### Task to complete
Compute how many lines in the data below hold the word "icon", then report that number with nothing else.

- - - -

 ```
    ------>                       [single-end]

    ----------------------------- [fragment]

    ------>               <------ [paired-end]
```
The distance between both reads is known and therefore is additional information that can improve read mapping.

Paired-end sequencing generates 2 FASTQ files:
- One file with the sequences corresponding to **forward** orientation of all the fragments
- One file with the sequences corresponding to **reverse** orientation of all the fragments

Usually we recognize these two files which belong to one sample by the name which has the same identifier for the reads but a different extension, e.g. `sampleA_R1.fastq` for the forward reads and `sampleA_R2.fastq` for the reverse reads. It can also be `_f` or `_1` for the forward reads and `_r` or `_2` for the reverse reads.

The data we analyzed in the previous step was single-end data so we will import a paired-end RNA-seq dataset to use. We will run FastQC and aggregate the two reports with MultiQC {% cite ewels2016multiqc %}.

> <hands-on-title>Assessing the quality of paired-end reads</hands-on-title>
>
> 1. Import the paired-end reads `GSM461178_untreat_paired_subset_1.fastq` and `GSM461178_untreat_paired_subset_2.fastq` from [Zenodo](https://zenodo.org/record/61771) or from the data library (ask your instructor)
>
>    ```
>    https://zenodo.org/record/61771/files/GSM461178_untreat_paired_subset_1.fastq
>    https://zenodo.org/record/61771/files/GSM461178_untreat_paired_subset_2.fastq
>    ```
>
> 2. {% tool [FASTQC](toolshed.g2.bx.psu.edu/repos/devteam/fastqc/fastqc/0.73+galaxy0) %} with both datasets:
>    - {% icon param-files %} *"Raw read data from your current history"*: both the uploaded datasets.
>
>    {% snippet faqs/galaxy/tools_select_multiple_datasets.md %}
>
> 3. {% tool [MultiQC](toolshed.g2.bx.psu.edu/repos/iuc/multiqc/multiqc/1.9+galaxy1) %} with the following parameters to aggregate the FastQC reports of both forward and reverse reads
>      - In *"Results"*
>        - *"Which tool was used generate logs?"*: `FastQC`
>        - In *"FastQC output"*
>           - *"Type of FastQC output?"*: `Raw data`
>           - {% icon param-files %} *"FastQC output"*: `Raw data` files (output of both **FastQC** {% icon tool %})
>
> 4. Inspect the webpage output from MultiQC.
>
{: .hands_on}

- - - -

### Solution for this problem
2